Mir Aziz was not tall, but he was broad and strongly set and square-shouldered. His skin was like polished wood and his thick bushy eyebrows were held in a permanent half-frown of concentration which gave him a wise and considered aspect. His eyes had that dark liquid quality so characteristic of the natives; he had a strong, sharp nose and a splendid black beard with a few silvers hairs in it. When the wind got up, he would part it carefully, pushing one half up on to one side of his head, and the other on to the other side, and tie the two sides against his yellow
pugree
with a scarf. His speech might sometimes be florid, but he never spoke with the gushing flattery and insincerity that I had encountered in Calcutta. What his precise role was on our journey, however, was not by any means clear and on the subject he was most enigmatic.
‘I am, as goes the saying of the Romans of old, general factotum,’ was all he would say. ‘I am doing and making everything.’ One day he offered to shave me and did so with great facility and skill. After he dressed my face with various unguents, taken from a small wooden box, he gave me a powder and a small vial, ‘
Multanni mitti
and rose-water, Chote Sahib. It is being treatment for painful skin.’ Blake, I noted, consulted Mir Aziz frequently – though he did not take advantage of Mir Aziz’s barbering.
What surprised me most about Mir Aziz was how susceptible he – a Mahommedan and also so evidently sensible – was to Hindoo superstitions. He spoke often of good and bad omens, of tigers roaring and ravens cawing, of demons and evil spirits. The
two other natives, Sameer and Nungoo, were just as impressionable. When we saw an elephant there were great expressions of rejoicing. I said to Mir Aziz that I had thought elephants were sacred only to the Hindoos, because of their paunchy little elephant god.
‘But it is bringing us good fortune too, Chote Sahib, to Musselman, Sikh, Jain – and Christian too.’
Another night, after eating, Sameer produced a noise unheard in polite company – and evidently unacceptable in Mir Aziz’s. The older man insisted that he leave the camp, taking a piece of burning ember with him, douse it, then hit himself with a slipper five times. Looking much abashed, Sameer did precisely as he was told; indeed he and Nungoo took instruction from him without question.

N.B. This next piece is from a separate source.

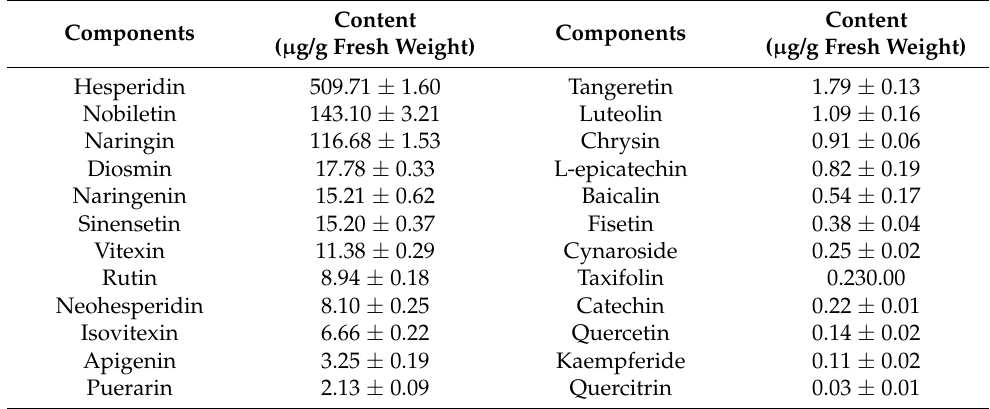
Table 7. The concentration of the specific phenols and flavonoids contained in the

These two spoke almost no English and behaved to me with just enough courtesy so as not to appear actually insubordinate. I had never been in such constant close quarters with natives and was sure they took pleasure in serving up insults I did not understand in their own tongues, but I did not wish to be forever asking Mir Aziz for translations and so I ignored them. Sameer was little more than a boy – slight, quick-moving with a mouth full of white teeth, constantly bordering on insolent and skilled with the horses. It was he who had called me a milk-faced boy that first morning, a quip I dismissed when I saw the difficulty he was having in growing a pair of wispy moustaches. When the weather improved he took to galloping ahead of us, shouting something that sounded like ‘
Chullo bai! Chullo bai!
’ and scattering travellers on foot.